En daarmee kom ik op de rol van het NLR en de nieuwe torensimulator. Zoals ik al eerder aangaf, zijn fundamenteel onderzoek en geavanceerde operationele kennis letterlijk van levensbelang. En dat blijft zo, want het aantal actoren in de veiligheidsketen en de complexiteit van de luchthaveninfrastructuur neemt alleen maar toe. High tech onderzoeksfaciliteiten zoals de torensimulator zijn dus onmisbaar. De toren zelf is natuurlijk niet helemaal nieuw, maar het NLR heeft er nu voor gezorgd dat luchtverkeersleiders én piloten samen real time kunnen oefenen. Dat is een belangrijke nieuwe mogelijkheid die ons in de toekomst hopelijk veel problemen en geld gaat schelen. Zeker als het NLR de resultaten blijft inbedden in internationaal onderzoek.Wat dat betreft hoop en verwacht ik dat de samenwerking tussen het NLR en zijn Duitse evenknie, het DLR, ook op dit gebied tot meerwaarde leidt. Want zoals ik al zei: twee weten meer dan één en dus is nationale en internationale samenwerking van groot belang.

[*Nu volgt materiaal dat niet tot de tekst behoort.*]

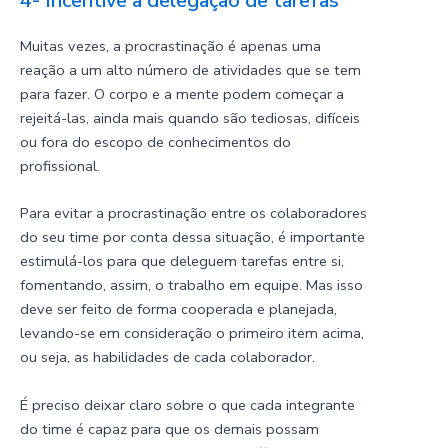
4- Incentive a delegação de tarefas
Muitas vezes, a procrastinação é apenas uma
reação a um alto número de atividades que se tem
para fazer. O corpo e a mente podem começar a
rejeitá-las, ainda mais quando são tediosas, difíceis
ou fora do escopo de conhecimentos do
profissional.
Para evitar a procrastinação entre os colaboradores
do seu time por conta dessa situação, é importante
estimulá-los para que deleguem tarefas entre si,
fomentando, assim, o trabalho em equipe. Mas isso
deve ser feito de forma cooperada e planejada,
levando-se em consideração o primeiro item acima,
ou seja, as habilidades de cada colaborador.
É preciso deixar claro sobre o que cada integrante
do time é capaz para que os demais possam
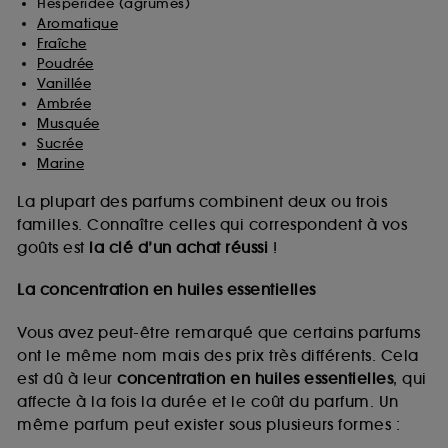
Hespéridée (agrumes)
Aromatique
Fraîche
Poudrée
Vanillée
Ambrée
Musquée
Sucrée
Marine
La plupart des parfums combinent deux ou trois
familles. Connaître celles qui correspondent à vos
goûts est
la clé d’un achat réussi
!
La concentration en huiles essentielles
Vous avez peut-être remarqué que certains parfums
ont le même nom mais des prix très différents. Cela
est dû à leur
concentration en huiles essentielles
, qui
affecte à la fois la durée et le coût du parfum. Un
même parfum peut exister sous plusieurs formes :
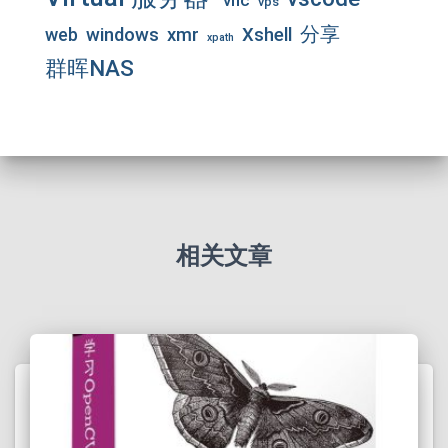
vnc
vps
分享
web
windows
xmr
Xshell
xpath
群晖NAS
相关文章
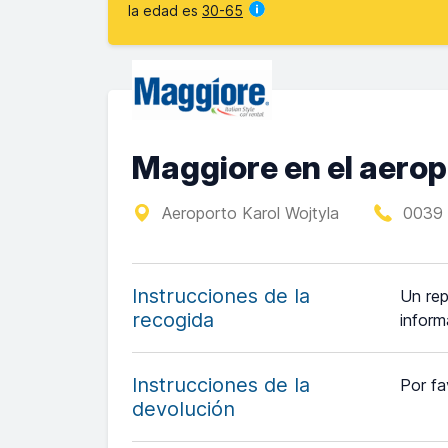
la edad es
30-65
Maggiore en el aerop
Aeroporto Karol Wojtyla
0039 
Instrucciones de la
Un rep
recogida
inform
Instrucciones de la
Por fa
devolución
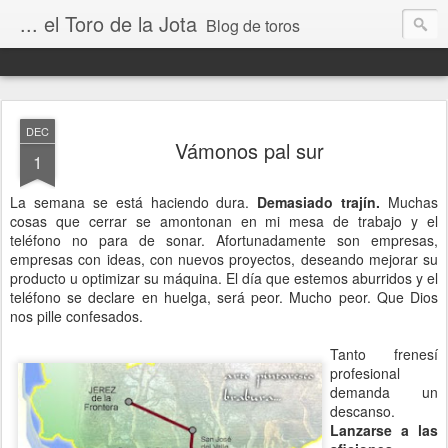
... el Toro de la Jota
Blog de toros
DEC
Vámonos pal sur
1
La semana se está haciendo dura.
Demasiado trajín.
Muchas
cosas que cerrar se amontonan en mi mesa de trabajo y el
teléfono no para de sonar. Afortunadamente son empresas,
empresas con ideas, con nuevos proyectos, deseando mejorar su
producto u optimizar su máquina. El día que estemos aburridos y el
teléfono se declare en huelga, será peor. Mucho peor. Que Dios
nos pille confesados.
Tanto frenesí
profesional
demanda un
descanso.
Lanzarse a las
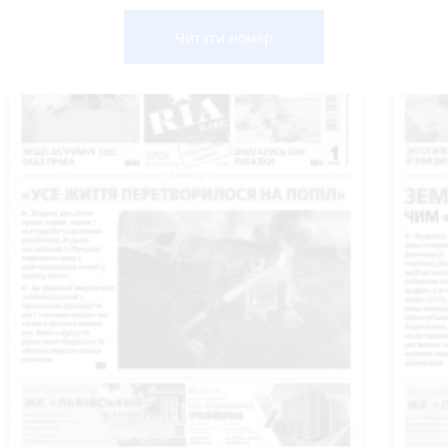
Читати номер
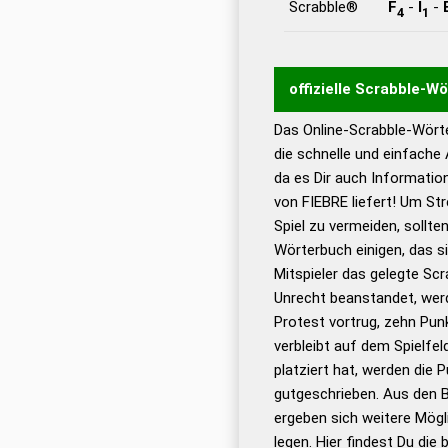
Scrabble®
F
-
I
-
4
1
offizielle Scrabble-W
Das Online-Scrabble-Wörte
Wortwurzel liefert mit 
die schnelle und einfache
Wortanalyse-Algorithmu
da es Dir auch Informati
Wortbedeutung, Worttr
von FIEBRE liefert! Um St
Gültigkeit eines Wortes 
Spiel zu vermeiden, sollten
bestimmen!
zugelassene
Wörterbuch einigen, das s
Wörterbücher sind:
Mitspieler das gelegte Sc
Unrecht beanstandet, werd
Dud
Protest vortrug, zehn Pu
Bä
verbleibt auf dem Spielfel
Dud
platziert hat, werden die 
De
gutgeschrieben. Aus den B
ergeben sich weitere Mögl
Dud
legen. Hier findest Du die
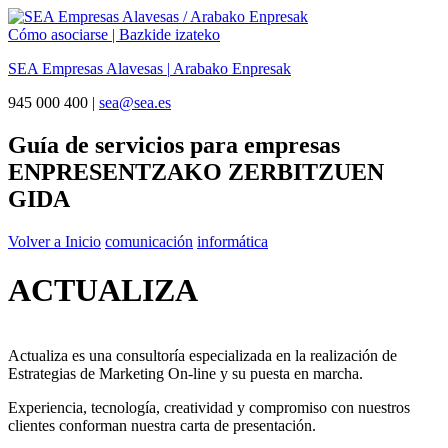
Cómo asociarse | Bazkide izateko
SEA Empresas Alavesas
|
Arabako Enpresak
945 000 400 |
sea@sea.es
Guía de servicios para empresas
ENPRESENTZAKO ZERBITZUEN
GIDA
Volver a Inicio
comunicación
informática
ACTUALIZA
Actualiza es una consultoría especializada en la realización de
Estrategias de Marketing On-line y su puesta en marcha.
Experiencia, tecnología, creatividad y compromiso con nuestros
clientes conforman nuestra carta de presentación.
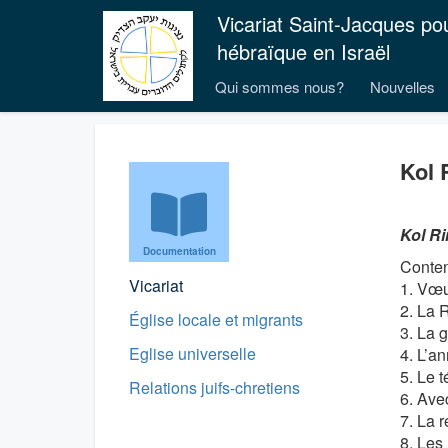
Vicariat Saint-Jacques po
hébraïque en Israël
Qui sommes nous?
Nouvelles
Kol 
Kol Ri
Documentation
Conten
Vicariat
1. Vœ
2. La 
Église locale et migrants
3. La 
Eglise universelle
4. L’a
5. Le 
Relations juifs-chretiens
6. Ave
7. La 
8. Les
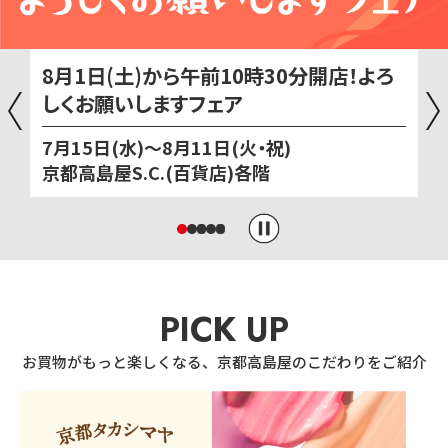
8月1日(土)から午前10時30分開店！よろ
しくお願いしますフェア
7月15日(水)～8月11日(火・祝)
京都高島屋S.C.(百貨店)各階
PICK UP
お買物がもっと楽しくなる、京都高島屋のこだわりをご紹介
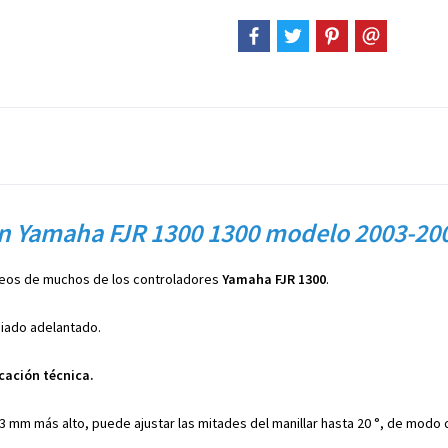
ón Yamaha FJR 1300 1300 modelo 2003-20
eos de muchos de los controladores
Yamaha FJR 1300
.
siado adelantado.
cación técnica.
23 mm más alto, puede ajustar las mitades del manillar hasta 20 °, de modo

Dames en heren, na deze opmerkingen over de rol en positie van het NLR is het maar een kleine stap naar de heer Van Houwelingen. Mijnheer Van Houwelingen, ook ik wil deze gelegenheid graag gebruiken om u heel hartelijk te danken voor al het werk dat u sinds 1991 als NLR-voorzitter hebt verzet. Het NLR is vandaag de dag zonder twijfel hét luchtvaart-expertisecentrum van Nederland. Maar als je naar het recente verleden kijkt, is dat minder vanzelfsprekend dan het nu misschien lijkt. Met name door de Bijlmerramp in 1992 en het faillissement van Fokker in 1996 heeft het NLR een enorme omslag moeten maken. Daarvoor was vliegtuigontwikkeling uw core business, nu is dat veiligheid, capaciteit, milieu en natuurlijk Air Traffic Management. Ik heb net al een paar voorbeelden gegeven waaruit blijkt dat het NLR die omslag onder uw leiding met veel succes heeft gemaakt. U hebt het NLR ook internationaal op de kaart gezet. Niet alleen door intensief samen te gaan werken met de Duitsers, maar bijvoorbeeld ook als voorzitter van de koepel van Europese onderzoeksinstellingen op luchtvaartgebied. En dat alles in een periode van grote hectiek en ingrijpende reorganisaties. Daarvoor nogmaals mijn dank.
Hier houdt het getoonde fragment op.